Your goal: Copy exactly the lines from the start of the data below through the one that carries "2.5 COMMITTEES", and only those.

=== Begin Enclosure ===

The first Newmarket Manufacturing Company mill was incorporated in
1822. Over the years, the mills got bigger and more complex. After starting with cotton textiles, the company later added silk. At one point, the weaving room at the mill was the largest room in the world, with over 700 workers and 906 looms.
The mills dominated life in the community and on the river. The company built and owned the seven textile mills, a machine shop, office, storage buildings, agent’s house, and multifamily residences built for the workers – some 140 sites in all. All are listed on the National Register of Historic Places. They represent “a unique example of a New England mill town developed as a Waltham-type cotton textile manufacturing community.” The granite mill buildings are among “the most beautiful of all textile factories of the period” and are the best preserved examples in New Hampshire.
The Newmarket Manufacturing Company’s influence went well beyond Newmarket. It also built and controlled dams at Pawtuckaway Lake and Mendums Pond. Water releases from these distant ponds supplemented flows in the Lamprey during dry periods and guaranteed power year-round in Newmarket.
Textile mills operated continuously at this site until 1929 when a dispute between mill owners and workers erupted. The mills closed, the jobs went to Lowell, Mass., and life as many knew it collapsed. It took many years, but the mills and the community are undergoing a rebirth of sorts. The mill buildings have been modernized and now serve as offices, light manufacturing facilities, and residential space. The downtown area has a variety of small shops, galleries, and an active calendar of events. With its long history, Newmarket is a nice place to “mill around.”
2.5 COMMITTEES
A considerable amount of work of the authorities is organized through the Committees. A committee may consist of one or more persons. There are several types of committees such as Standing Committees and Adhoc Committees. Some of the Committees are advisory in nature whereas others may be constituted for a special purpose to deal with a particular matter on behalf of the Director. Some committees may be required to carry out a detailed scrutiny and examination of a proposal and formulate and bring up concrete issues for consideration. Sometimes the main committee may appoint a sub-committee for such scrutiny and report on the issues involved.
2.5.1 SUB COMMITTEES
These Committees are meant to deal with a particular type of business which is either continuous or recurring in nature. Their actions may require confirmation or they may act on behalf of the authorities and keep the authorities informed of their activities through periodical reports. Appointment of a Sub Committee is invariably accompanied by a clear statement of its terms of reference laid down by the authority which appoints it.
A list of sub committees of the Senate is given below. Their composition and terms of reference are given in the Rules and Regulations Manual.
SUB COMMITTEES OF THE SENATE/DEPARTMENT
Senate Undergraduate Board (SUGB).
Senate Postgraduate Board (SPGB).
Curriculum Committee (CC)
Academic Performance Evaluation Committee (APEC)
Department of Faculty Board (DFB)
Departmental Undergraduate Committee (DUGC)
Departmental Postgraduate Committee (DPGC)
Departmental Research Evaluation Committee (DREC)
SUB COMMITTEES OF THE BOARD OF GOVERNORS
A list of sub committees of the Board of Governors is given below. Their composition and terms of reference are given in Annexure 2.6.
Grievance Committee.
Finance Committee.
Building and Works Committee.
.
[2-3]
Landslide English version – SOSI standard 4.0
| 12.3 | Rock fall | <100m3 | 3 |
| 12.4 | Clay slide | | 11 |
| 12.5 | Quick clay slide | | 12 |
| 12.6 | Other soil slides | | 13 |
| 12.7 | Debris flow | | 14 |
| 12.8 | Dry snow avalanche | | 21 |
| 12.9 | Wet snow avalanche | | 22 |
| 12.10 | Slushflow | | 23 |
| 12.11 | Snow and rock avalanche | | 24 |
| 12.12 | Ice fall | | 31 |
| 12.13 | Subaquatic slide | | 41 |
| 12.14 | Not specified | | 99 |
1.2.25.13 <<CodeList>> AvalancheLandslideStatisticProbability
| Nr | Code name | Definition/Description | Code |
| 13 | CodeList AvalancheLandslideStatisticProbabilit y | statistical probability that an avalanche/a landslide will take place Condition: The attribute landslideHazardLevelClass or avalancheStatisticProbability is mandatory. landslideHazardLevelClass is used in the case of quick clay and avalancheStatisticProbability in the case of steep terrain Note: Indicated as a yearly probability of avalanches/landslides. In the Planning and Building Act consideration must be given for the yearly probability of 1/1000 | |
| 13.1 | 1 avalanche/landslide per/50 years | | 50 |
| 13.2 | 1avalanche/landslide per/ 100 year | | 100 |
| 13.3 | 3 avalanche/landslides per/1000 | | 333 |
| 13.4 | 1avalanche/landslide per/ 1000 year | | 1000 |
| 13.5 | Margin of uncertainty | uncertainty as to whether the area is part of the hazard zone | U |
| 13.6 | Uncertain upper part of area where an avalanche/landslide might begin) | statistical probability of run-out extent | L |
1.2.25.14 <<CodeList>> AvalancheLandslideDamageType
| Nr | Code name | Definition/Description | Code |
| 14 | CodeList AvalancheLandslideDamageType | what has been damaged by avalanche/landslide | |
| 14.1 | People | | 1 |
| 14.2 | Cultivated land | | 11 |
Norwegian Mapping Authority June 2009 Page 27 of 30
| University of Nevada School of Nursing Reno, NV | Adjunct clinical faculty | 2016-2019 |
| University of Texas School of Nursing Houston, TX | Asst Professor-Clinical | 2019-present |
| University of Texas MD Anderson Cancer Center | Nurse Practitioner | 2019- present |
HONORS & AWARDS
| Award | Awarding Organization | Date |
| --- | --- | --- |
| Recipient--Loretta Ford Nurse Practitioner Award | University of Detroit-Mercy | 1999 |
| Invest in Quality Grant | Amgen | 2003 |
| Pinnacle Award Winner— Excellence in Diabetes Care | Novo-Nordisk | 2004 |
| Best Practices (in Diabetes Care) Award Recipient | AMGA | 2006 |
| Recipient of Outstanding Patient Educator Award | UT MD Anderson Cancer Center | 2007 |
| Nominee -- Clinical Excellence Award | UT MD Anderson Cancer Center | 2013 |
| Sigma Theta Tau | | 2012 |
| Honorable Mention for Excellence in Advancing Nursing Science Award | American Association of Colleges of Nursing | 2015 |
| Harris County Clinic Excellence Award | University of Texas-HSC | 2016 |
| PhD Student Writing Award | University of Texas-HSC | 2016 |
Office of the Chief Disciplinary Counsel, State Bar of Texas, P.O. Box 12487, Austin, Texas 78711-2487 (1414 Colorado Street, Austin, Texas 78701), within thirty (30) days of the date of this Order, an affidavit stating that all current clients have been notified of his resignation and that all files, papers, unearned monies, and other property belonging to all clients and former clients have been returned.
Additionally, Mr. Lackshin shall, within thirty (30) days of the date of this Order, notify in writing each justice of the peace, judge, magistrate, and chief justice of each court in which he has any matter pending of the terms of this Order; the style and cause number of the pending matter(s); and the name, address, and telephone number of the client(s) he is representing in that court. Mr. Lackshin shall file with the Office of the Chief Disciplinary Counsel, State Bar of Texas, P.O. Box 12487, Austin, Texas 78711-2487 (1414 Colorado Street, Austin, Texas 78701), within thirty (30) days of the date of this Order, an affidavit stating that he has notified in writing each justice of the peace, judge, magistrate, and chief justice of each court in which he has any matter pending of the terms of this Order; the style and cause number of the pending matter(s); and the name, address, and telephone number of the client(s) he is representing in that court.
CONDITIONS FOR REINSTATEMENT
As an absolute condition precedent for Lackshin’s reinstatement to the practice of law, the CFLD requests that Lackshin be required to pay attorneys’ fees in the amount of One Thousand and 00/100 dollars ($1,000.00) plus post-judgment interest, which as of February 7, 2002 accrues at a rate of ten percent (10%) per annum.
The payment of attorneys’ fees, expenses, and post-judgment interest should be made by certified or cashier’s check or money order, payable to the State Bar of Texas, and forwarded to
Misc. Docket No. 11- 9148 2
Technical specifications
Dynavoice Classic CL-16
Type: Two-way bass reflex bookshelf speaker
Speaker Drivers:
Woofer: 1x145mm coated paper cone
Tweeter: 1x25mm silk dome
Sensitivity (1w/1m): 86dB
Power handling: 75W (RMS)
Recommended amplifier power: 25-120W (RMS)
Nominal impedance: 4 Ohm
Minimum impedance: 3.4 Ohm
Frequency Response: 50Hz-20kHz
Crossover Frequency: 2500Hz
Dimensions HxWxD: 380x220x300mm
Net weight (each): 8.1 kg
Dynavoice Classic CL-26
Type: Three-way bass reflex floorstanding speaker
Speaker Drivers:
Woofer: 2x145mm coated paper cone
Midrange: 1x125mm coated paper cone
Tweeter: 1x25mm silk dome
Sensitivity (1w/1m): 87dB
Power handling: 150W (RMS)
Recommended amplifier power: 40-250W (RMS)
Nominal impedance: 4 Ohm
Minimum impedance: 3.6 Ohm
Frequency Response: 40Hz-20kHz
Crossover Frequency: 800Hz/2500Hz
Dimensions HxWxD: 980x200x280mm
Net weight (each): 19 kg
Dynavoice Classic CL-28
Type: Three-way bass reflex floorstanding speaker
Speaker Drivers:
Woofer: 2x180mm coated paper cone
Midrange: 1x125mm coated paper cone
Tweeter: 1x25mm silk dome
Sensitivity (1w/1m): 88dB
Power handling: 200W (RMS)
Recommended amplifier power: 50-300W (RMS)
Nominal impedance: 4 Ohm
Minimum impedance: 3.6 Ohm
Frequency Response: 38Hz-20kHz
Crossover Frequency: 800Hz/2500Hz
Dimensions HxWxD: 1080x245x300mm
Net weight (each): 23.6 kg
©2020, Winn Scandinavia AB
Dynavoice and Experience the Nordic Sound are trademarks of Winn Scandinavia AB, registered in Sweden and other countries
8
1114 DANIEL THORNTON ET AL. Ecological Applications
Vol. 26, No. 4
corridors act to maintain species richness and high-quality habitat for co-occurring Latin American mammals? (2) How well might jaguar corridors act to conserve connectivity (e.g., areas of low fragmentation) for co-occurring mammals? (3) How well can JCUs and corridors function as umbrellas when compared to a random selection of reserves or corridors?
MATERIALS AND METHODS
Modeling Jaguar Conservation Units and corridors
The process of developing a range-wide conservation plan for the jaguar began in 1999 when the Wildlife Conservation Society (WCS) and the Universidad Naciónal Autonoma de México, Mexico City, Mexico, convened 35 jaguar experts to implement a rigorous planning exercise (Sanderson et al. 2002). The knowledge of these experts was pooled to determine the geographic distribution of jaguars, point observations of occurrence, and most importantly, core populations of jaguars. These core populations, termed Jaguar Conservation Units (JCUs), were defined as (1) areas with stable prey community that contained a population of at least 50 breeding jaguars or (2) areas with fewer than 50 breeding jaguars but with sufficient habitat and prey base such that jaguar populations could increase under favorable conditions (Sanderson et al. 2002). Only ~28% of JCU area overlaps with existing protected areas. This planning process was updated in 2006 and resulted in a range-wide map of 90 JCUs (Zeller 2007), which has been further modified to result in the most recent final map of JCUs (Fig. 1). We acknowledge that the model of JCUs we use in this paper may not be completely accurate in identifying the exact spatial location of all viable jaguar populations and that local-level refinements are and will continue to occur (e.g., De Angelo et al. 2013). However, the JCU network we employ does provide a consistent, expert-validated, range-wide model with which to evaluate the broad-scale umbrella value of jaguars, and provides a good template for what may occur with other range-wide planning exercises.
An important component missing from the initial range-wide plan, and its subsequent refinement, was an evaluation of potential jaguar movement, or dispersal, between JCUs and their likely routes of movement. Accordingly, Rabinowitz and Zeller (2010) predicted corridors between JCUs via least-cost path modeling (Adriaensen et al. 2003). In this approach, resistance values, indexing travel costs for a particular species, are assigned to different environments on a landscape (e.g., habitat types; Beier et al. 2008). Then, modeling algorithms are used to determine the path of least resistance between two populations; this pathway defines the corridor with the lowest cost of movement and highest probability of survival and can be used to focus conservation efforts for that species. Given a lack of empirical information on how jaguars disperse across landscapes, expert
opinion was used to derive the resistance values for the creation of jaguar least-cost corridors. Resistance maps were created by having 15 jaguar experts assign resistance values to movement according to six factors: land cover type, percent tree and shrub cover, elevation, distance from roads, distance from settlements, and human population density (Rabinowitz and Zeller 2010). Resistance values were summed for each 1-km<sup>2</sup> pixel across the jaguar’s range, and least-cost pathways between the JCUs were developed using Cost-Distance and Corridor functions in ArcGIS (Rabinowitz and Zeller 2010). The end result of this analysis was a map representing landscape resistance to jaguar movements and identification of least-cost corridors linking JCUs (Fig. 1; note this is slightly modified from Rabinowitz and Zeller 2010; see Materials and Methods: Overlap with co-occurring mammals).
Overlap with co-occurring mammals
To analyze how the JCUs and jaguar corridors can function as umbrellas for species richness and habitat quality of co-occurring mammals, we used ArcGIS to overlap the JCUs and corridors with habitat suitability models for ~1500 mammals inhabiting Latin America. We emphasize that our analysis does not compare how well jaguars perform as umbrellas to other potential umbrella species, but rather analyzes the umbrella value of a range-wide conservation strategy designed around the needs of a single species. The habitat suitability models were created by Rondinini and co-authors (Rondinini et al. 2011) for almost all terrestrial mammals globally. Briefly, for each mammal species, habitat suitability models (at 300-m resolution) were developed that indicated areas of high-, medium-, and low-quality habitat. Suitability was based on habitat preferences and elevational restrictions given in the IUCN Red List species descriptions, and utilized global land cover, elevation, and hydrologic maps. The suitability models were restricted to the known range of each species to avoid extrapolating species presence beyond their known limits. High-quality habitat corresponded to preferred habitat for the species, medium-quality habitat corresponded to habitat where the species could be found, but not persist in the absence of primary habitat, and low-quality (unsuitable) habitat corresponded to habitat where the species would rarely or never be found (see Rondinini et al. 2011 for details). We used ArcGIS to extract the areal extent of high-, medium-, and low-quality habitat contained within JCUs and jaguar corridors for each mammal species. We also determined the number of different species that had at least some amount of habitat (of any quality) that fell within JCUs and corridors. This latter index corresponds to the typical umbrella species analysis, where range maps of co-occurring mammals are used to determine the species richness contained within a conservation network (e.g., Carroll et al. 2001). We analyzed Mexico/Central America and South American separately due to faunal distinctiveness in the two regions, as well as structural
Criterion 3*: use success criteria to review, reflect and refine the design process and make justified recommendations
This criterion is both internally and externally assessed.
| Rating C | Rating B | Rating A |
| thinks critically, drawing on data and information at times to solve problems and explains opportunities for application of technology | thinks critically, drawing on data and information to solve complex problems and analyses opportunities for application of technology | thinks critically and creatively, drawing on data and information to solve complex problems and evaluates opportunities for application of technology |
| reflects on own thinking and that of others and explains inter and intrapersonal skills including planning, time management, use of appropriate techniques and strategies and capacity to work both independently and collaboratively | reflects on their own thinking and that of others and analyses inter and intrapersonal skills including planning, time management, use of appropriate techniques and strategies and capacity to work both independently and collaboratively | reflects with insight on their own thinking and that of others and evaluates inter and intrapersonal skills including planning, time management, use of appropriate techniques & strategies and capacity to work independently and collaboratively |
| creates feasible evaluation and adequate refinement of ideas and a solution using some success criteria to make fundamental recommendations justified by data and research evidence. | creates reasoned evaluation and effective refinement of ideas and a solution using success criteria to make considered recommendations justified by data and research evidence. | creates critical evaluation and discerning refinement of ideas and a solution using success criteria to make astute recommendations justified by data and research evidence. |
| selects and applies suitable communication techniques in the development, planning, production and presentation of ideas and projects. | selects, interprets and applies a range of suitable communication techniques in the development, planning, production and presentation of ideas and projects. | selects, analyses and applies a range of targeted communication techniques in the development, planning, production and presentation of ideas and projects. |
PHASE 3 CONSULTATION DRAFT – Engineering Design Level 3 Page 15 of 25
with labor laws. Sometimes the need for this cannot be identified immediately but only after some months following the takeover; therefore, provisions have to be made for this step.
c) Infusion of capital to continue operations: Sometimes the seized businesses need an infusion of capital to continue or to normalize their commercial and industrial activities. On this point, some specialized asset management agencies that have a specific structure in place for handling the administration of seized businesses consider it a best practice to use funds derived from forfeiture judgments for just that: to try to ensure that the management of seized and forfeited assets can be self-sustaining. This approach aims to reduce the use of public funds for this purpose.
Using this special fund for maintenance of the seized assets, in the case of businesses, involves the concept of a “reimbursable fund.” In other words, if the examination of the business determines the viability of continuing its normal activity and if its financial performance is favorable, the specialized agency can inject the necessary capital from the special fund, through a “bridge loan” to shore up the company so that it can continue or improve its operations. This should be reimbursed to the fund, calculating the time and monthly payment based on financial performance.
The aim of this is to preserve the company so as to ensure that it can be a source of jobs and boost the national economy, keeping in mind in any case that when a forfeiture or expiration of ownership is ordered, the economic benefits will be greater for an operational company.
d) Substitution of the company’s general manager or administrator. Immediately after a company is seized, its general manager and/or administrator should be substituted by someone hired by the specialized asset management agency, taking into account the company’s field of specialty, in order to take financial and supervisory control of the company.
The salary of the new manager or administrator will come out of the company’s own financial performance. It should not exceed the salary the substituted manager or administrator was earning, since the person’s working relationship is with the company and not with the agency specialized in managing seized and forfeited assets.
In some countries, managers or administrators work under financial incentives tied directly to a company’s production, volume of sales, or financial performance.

=== End Enclosure ===

Solution for this task:
The first Newmarket Manufacturing Company mill was incorporated in
1822. Over the years, the mills got bigger and more complex. After starting with cotton textiles, the company later added silk. At one point, the weaving room at the mill was the largest room in the world, with over 700 workers and 906 looms.
The mills dominated life in the community and on the river. The company built and owned the seven textile mills, a machine shop, office, storage buildings, agent’s house, and multifamily residences built for the workers – some 140 sites in all. All are listed on the National Register of Historic Places. They represent “a unique example of a New England mill town developed as a Waltham-type cotton textile manufacturing community.” The granite mill buildings are among “the most beautiful of all textile factories of the period” and are the best preserved examples in New Hampshire.
The Newmarket Manufacturing Company’s influence went well beyond Newmarket. It also built and controlled dams at Pawtuckaway Lake and Mendums Pond. Water releases from these distant ponds supplemented flows in the Lamprey during dry periods and guaranteed power year-round in Newmarket.
Textile mills operated continuously at this site until 1929 when a dispute between mill owners and workers erupted. The mills closed, the jobs went to Lowell, Mass., and life as many knew it collapsed. It took many years, but the mills and the community are undergoing a rebirth of sorts. The mill buildings have been modernized and now serve as offices, light manufacturing facilities, and residential space. The downtown area has a variety of small shops, galleries, and an active calendar of events. With its long history, Newmarket is a nice place to “mill around.”
2.5 COMMITTEES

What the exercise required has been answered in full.